◆ What the task requires ◆
Find every line below with the string "Xbox" and pick it out.

** Opening The data block **

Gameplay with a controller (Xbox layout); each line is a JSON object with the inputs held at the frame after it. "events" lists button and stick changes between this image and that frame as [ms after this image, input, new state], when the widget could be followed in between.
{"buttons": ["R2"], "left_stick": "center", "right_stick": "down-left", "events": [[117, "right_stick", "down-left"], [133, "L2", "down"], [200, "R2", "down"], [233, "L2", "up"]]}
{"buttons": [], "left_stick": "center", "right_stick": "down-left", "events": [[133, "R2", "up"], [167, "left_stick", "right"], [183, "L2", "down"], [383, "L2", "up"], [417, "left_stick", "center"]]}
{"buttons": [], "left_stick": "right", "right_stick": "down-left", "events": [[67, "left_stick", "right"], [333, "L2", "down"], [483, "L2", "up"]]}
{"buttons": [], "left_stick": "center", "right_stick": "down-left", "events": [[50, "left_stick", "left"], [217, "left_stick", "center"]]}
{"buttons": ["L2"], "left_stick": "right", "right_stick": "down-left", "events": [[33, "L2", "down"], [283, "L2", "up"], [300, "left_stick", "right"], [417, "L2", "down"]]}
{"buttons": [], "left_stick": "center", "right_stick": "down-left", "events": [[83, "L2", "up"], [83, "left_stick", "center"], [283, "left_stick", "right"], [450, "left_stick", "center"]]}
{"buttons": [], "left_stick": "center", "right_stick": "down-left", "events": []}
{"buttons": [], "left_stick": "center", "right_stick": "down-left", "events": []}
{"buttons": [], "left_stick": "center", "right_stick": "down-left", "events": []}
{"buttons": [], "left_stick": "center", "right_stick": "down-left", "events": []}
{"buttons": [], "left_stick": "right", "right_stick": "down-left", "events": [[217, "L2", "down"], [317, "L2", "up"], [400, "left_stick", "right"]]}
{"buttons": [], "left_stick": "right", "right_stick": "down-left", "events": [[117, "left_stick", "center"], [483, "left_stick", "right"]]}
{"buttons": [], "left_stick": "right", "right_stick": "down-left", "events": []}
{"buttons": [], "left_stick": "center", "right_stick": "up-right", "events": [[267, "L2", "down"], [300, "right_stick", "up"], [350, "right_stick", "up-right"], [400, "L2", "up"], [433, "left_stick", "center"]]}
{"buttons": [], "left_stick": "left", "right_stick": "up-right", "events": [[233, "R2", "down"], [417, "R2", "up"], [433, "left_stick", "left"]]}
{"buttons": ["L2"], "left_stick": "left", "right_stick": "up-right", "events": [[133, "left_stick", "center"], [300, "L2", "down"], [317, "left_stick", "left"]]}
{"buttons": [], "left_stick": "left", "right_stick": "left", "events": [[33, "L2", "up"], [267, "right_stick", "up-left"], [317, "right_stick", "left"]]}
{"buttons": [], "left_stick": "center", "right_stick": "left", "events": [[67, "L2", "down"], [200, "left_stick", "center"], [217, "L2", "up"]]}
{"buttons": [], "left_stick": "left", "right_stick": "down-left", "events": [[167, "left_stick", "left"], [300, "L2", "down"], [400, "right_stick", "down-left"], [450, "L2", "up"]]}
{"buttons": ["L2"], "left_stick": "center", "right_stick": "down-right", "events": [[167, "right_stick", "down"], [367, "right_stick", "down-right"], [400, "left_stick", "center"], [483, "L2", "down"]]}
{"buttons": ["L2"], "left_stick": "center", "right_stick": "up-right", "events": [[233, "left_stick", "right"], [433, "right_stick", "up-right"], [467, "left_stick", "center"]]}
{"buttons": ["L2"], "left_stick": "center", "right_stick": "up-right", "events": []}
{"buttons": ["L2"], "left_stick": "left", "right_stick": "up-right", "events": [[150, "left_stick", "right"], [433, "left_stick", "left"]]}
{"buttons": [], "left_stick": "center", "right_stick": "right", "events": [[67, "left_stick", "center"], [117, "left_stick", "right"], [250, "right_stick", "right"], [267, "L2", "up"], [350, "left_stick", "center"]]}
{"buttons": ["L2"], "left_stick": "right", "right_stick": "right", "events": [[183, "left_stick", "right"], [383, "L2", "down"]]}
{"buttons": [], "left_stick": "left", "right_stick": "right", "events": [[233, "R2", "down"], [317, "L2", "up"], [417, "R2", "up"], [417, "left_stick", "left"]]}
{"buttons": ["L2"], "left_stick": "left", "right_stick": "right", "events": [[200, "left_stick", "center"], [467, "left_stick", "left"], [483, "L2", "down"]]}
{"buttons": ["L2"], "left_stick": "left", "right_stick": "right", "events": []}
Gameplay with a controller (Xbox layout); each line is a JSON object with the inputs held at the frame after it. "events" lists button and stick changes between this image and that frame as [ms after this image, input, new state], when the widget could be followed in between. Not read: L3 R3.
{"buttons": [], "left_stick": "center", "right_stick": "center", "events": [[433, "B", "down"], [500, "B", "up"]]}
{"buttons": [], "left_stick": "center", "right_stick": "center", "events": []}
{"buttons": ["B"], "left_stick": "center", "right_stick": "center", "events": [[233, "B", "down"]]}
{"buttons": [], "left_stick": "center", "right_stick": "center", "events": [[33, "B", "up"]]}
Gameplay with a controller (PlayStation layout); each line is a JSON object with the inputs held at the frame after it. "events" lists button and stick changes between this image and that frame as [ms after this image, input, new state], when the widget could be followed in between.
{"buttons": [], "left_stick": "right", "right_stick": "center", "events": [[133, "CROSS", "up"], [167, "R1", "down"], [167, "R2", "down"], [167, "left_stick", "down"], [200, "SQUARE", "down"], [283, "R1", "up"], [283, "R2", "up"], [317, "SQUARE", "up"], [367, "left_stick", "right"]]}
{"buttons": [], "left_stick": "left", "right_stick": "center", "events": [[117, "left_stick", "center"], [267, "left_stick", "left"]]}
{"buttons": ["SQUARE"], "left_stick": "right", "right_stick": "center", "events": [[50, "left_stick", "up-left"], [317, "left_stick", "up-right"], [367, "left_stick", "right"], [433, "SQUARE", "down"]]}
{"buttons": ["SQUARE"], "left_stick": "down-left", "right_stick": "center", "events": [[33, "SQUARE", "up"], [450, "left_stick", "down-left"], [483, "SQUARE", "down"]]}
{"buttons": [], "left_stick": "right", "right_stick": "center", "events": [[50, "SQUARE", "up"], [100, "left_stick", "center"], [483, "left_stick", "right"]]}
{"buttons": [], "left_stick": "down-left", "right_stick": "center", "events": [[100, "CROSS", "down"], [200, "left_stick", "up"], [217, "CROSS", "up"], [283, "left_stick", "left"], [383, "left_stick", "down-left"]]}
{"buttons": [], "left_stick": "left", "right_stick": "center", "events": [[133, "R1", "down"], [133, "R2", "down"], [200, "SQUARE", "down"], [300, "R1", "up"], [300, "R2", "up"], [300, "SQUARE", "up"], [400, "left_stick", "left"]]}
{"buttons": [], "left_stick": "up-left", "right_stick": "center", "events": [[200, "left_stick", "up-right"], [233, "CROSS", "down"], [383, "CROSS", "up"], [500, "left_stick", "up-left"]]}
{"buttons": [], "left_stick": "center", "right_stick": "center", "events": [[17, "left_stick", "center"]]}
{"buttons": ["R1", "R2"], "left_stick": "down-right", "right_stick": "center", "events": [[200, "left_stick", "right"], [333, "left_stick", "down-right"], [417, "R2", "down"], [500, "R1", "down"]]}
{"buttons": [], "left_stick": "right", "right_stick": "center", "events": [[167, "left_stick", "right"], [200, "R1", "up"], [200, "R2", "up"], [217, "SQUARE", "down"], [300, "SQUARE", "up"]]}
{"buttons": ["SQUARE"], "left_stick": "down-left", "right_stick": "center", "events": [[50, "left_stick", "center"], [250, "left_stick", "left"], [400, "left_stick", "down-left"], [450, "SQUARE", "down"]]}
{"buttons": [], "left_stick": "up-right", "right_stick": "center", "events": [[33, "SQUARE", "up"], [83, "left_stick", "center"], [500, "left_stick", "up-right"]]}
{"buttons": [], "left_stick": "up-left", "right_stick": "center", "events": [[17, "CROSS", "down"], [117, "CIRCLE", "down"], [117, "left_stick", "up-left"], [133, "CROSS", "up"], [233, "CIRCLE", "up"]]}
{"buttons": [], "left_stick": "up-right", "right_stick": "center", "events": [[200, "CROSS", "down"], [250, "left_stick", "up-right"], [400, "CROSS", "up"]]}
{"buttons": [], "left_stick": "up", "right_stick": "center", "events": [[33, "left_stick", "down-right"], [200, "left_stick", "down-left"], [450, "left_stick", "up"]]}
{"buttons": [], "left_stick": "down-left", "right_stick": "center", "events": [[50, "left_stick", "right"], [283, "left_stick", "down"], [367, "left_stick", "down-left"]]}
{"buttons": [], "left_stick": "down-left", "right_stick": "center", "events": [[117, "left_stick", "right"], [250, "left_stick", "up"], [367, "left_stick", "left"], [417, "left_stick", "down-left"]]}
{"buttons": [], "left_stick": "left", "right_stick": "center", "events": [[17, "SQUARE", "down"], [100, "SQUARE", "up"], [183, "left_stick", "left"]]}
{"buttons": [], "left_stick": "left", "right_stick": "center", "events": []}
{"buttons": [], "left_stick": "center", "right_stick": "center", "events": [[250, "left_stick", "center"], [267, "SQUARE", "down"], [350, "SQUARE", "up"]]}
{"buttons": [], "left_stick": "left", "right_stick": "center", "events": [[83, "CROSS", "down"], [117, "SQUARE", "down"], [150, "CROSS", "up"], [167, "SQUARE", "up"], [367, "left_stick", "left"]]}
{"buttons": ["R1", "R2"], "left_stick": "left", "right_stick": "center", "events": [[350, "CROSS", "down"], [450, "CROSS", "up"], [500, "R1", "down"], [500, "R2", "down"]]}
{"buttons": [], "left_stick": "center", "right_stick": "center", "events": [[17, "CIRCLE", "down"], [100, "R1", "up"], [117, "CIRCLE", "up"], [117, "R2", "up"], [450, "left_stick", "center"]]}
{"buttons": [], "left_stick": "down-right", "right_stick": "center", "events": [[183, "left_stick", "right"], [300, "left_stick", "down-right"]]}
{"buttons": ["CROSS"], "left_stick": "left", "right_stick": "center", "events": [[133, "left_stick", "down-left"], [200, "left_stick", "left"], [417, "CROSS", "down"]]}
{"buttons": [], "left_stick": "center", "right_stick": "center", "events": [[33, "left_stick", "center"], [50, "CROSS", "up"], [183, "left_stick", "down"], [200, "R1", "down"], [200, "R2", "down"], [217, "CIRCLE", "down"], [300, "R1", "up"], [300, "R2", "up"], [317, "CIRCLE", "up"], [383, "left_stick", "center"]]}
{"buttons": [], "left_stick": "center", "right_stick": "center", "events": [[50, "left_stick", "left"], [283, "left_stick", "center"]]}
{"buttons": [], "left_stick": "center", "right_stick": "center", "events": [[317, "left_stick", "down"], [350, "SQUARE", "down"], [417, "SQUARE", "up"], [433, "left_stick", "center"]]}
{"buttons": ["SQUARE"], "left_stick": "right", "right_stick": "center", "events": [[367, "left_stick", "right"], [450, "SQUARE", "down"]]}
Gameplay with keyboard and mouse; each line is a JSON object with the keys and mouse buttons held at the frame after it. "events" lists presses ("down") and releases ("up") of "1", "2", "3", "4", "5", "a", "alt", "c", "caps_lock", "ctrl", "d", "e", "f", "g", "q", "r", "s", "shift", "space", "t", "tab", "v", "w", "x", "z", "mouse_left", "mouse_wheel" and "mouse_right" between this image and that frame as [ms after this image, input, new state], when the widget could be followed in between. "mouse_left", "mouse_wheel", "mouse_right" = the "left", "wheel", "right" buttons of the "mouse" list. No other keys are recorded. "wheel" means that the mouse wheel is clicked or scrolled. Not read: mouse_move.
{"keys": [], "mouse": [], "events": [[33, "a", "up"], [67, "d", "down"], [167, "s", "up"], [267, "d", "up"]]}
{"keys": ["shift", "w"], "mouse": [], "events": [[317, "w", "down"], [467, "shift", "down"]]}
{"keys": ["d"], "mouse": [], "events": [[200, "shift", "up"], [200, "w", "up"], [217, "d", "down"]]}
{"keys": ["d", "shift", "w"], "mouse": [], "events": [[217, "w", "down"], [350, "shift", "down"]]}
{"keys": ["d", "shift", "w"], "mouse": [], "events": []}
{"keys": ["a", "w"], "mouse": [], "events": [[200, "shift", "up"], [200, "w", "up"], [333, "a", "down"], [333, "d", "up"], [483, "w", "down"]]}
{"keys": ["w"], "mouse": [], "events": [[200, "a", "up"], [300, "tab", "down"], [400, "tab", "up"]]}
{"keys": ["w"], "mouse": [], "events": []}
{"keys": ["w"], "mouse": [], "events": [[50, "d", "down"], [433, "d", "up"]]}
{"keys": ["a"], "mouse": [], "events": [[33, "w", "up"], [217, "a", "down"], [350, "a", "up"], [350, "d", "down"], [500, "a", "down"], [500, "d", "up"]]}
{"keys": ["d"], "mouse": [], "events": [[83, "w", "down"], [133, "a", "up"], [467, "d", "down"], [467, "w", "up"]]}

** Closing The data block **

◆ Answer to this problem ◆
Gameplay with a controller (Xbox layout); each line is a JSON object with the inputs held at the frame after it. "events" lists button and stick changes between this image and that frame as [ms after this image, input, new state], when the widget could be followed in between.
Gameplay with a controller (Xbox layout); each line is a JSON object with the inputs held at the frame after it. "events" lists button and stick changes between this image and that frame as [ms after this image, input, new state], when the widget could be followed in between. Not read: L3 R3.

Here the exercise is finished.